When I started my career as a developer, I had a very clear picture in mind: I would build features and create things that deliver value to users. To be honest, what we call “testing” always felt like something that comes after development — something that has to be done, but not particularly exciting.
Then I started working at a testing company.
At first, I didn’t think it would feel that different. After all, I was still writing code. But in a short time, I realized that I wasn’t actually doing the same job anymore. Or more accurately, I was doing the same job with a completely different mindset.
Back then, when I built a feature, the first question I asked myself was simple:
“Does it work?”
Does the button navigate? Does the API respond? Does the screen open? Okay, done — ship it.

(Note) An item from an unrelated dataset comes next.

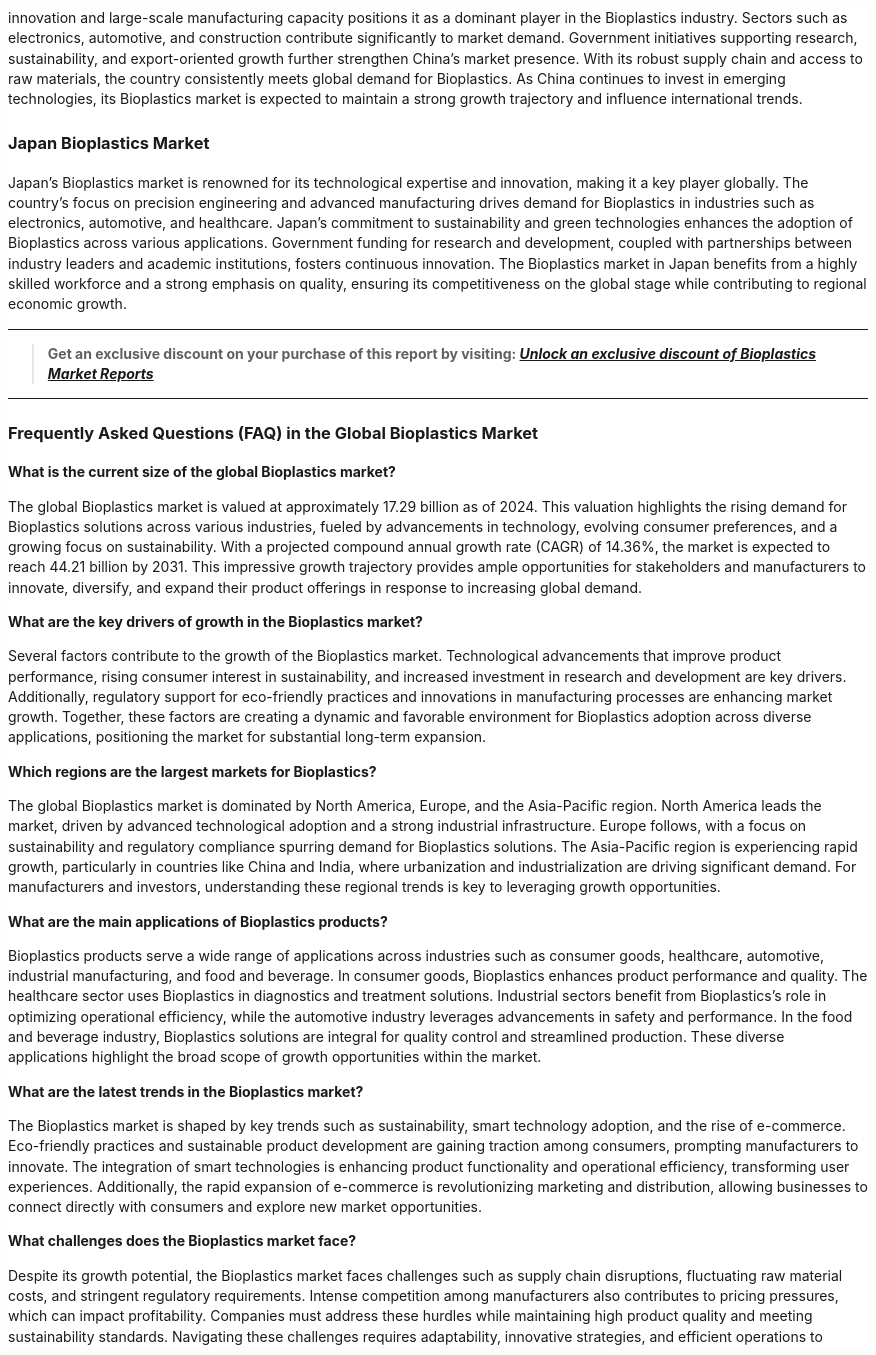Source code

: innovation and large-scale manufacturing capacity positions it as a dominant player in the Bioplastics industry. Sectors such as electronics, automotive, and construction contribute significantly to market demand. Government initiatives supporting research, sustainability, and export-oriented growth further strengthen China&rsquo;s market presence. With its robust supply chain and access to raw materials, the country consistently meets global demand for Bioplastics. As China continues to invest in emerging technologies, its Bioplastics market is expected to maintain a strong growth trajectory and influence international trends.</p><h3>Japan Bioplastics Market</h3><p>Japan&rsquo;s Bioplastics market is renowned for its technological expertise and innovation, making it a key player globally. The country&rsquo;s focus on precision engineering and advanced manufacturing drives demand for Bioplastics in industries such as electronics, automotive, and healthcare. Japan&rsquo;s commitment to sustainability and green technologies enhances the adoption of Bioplastics across various applications. Government funding for research and development, coupled with partnerships between industry leaders and academic institutions, fosters continuous innovation. The Bioplastics market in Japan benefits from a highly skilled workforce and a strong emphasis on quality, ensuring its competitiveness on the global stage while contributing to regional economic growth.</p><hr /><blockquote><p><strong>Get an exclusive discount on your purchase of this report by visiting: <em><a href="://marketresearchpulse.com/ask-for-discount/112517?utm_source=Github&amp;utm_medium=023">Unlock an exclusive discount of Bioplastics Market Reports</a></em>&nbsp;</strong></p></blockquote><hr /><h3>Frequently Asked Questions (FAQ) in the Global Bioplastics Market</h3><p><strong>What is the current size of the global Bioplastics market?</strong></p><p>The global Bioplastics market is valued at approximately 17.29 billion as of 2024. This valuation highlights the rising demand for Bioplastics solutions across various industries, fueled by advancements in technology, evolving consumer preferences, and a growing focus on sustainability. With a projected compound annual growth rate (CAGR) of 14.36%, the market is expected to reach 44.21 billion by 2031. This impressive growth trajectory provides ample opportunities for stakeholders and manufacturers to innovate, diversify, and expand their product offerings in response to increasing global demand.</p><p><strong>What are the key drivers of growth in the Bioplastics market?</strong></p><p>Several factors contribute to the growth of the Bioplastics market. Technological advancements that improve product performance, rising consumer interest in sustainability, and increased investment in research and development are key drivers. Additionally, regulatory support for eco-friendly practices and innovations in manufacturing processes are enhancing market growth. Together, these factors are creating a dynamic and favorable environment for Bioplastics adoption across diverse applications, positioning the market for substantial long-term expansion.</p><p><strong>Which regions are the largest markets for Bioplastics?</strong></p><p>The global Bioplastics market is dominated by North America, Europe, and the Asia-Pacific region. North America leads the market, driven by advanced technological adoption and a strong industrial infrastructure. Europe follows, with a focus on sustainability and regulatory compliance spurring demand for Bioplastics solutions. The Asia-Pacific region is experiencing rapid growth, particularly in countries like China and India, where urbanization and industrialization are driving significant demand. For manufacturers and investors, understanding these regional trends is key to leveraging growth opportunities.</p><p><strong>What are the main applications of Bioplastics products?</strong></p><p>Bioplastics products serve a wide range of applications across industries such as consumer goods, healthcare, automotive, industrial manufacturing, and food and beverage. In consumer goods, Bioplastics enhances product performance and quality. The healthcare sector uses Bioplastics in diagnostics and treatment solutions. Industrial sectors benefit from Bioplastics&rsquo;s role in optimizing operational efficiency, while the automotive industry leverages advancements in safety and performance. In the food and beverage industry, Bioplastics solutions are integral for quality control and streamlined production. These diverse applications highlight the broad scope of growth opportunities within the market.</p><p><strong>What are the latest trends in the Bioplastics market?</strong></p><p>The Bioplastics market is shaped by key trends such as sustainability, smart technology adoption, and the rise of e-commerce. Eco-friendly practices and sustainable product development are gaining traction among consumers, prompting manufacturers to innovate. The integration of smart technologies is enhancing product functionality and operational efficiency, transforming user experiences. Additionally, the rapid expansion of e-commerce is revolutionizing marketing and distribution, allowing businesses to connect directly with consumers and explore new market opportunities.</p><p><strong>What challenges does the Bioplastics market face?</strong></p><p>Despite its growth potential, the Bioplastics market faces challenges such as supply chain disruptions, fluctuating raw material costs, and stringent regulatory requirements. Intense competition among manufacturers also contributes to pricing pressures, which can impact profitability. Companies must address these hurdles while maintaining high product quality and meeting sustainability standards. Navigating these challenges requires adaptability, innovative strategies, and efficient operations to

But in this new testing-focused world, that question suddenly felt insufficient.
I found myself, almost unconsciously, asking different questions:
“Where could this system break?”
“What happens if the user does something unexpected here?”
“What will the user see if the API is slow… or doesn’t respond at all?”
To be honest, this shift was exhausting at first. Because it was no longer enough to build something that simply works. I had to think more, consider more scenarios, and account for more possibilities. At times, it even felt like this was slowing me down — and that was stressful.
But then I realized something:
The time I thought I was losing was actually time I would gain back many times over.
I remembered those all-too-familiar moments:
500 errors crashing the system in the middle of the night, frustrated users unable to log in, entire user flows breaking because of a tiny UI bug…
In those moments, while debugging under pressure, there was one undeniable truth:
I had never thought about those scenarios in the first place.
After working in a testing-focused environment, my perspective on these issues completely changed. Instead of asking, “How did this slip through?” I started asking, “Why wasn’t this considered from the beginning?”
And then something interesting happened:
I started catching bugs before they even occurred.
While writing code, certain things began to stand out. The parts I thought “this might cause issues later” often did — unless I fixed them beforehand. My code became cleaner, less fragile. My debugging time decreased. In some cases, there was nothing left to debug, because the problem never happened.
And the most surprising part?
I wasn’t actually working slower. On the contrary, I was faster overall — because I was doing things right from the start instead of fixing them later.
Working as a developer in a testing company taught me this:
Software development is not just about making something work — it’s about making sure it works under all conditions.
Now, when I build something, saying “it works” is no longer enough.
I need to ask, “Is it reliable?”
And I think that’s the biggest shift.
Because at some point, you realize that we’re not just writing lines of code — we’re building trust with the user.
And once you gain that perspective, there’s really no going back.
Remember:
The best developers are not the ones who know how software works but the ones who understand how it can break.